Many modern scientists are concerned about things being proclaimed as scientific fact that are contradicted by historical science.  Carefully designed demonstrations are used to convince people that a certain belief is true, when in fact it has nothing to do with what is claimed.  A recent example is a demonstration used to convince school children that methane gas is a cause of global warming by injecting methane into a sealed container, and showing a resulting rise in temperature.  What the students don’t know is that increasing the pressure of any gas results in a temperature increase, and the fact that is was methane is irrelevant.   The demonstration would only be relevant to global warming if we show that we are experiencing increasing atmospheric pressure, which no one is claiming. 

 Former editors of the New England of Medicine and the British medical journal, the Lancet have commented that more than half the medical articles they received were scientifically unsound, with some authors cherry picking their quotes from other studies to eliminate any contradictory data, while others simply quote non-existent comments from other well-known studies on the assumption no one will check out their references.   The editors were concerned that possibly life-threatening advice was being accepted based on such unsound scientific studies. 

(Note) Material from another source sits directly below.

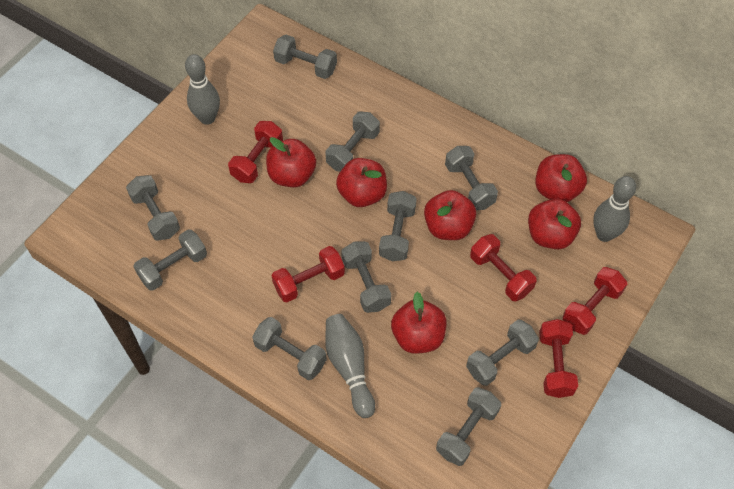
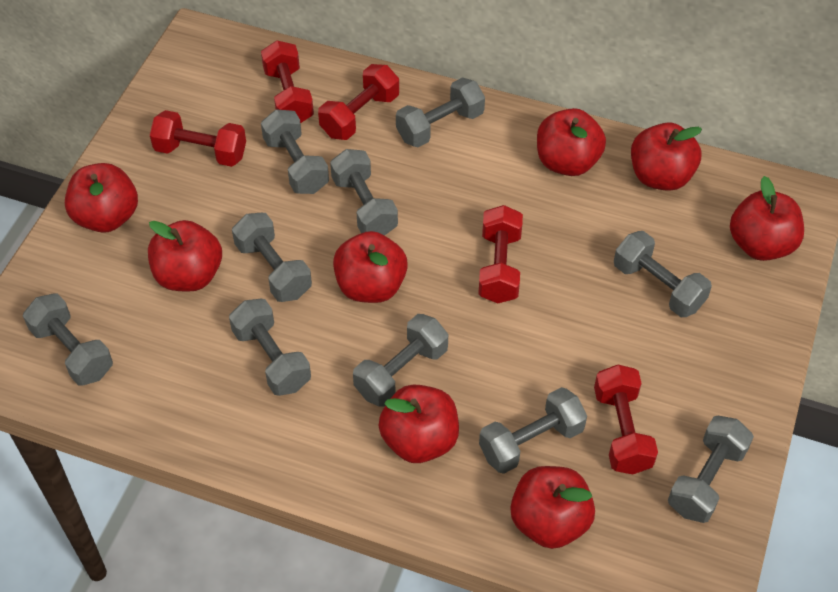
grey bowling pin: 3 -> 0
red apple: 6 -> 8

A similar situation exists in interpretation of the scriptures today, with some people saying you can interpret the Bible to say anything you want.  By using such techniques, we can make almost any article or book appear to support any position we choose, but that does not mean that is what it said.  For example, there was an atheist who said that Bible says, “There is no God,” quoting Psalm 14:1 and 53:1 to support his statement.  It is a distortion of what the verses say.  Both of them state, “The fool hath said in his heart, There is no God…”  It does not say there is no God, but that fools say there is no God.  Simply taking the time to read the entire passage and get the context   changes our understanding of what the scriptures are actually saying. 

The first step in understanding a passage is to read the entire sentence, taking into account the meanings of the words and the punctuation.  The punctuation can change the meaning a great deal, so understanding the proper usage of punctuation is a useful tool in understanding the Bible.    Unfortunately, those who divided the bible into verses ignored the punctuation in many cases, frequently ending a verse at a comma rather than a period.    A sentence is a complete thought, and the period is used to show where the thought ends.  Commas are used to separate items in list, such as a grocery list of eggs, milk, toast, and bacon for breakfast.  Leaving out the comma between milk and toast changes the meaning , making the list eggs, milk toast(milquetoast), and bacon.    Such changes can result in serious misunderstandings.  Taking the trouble to consider the punctuation is a valuable tool in understanding the scriptures.  Just reading from one period to the next can change our understanding completely. 

Sentences are arranged into paragraphs that clarify and expand one’s understanding, so reading the preceding and following sentences can further refine our understanding of what a passage means.  Without those other sentences we may well arrive at a false conclusion as to what the verse or passage means.  Take the time to read the verse or passage in context to be sure you are understanding it correctly.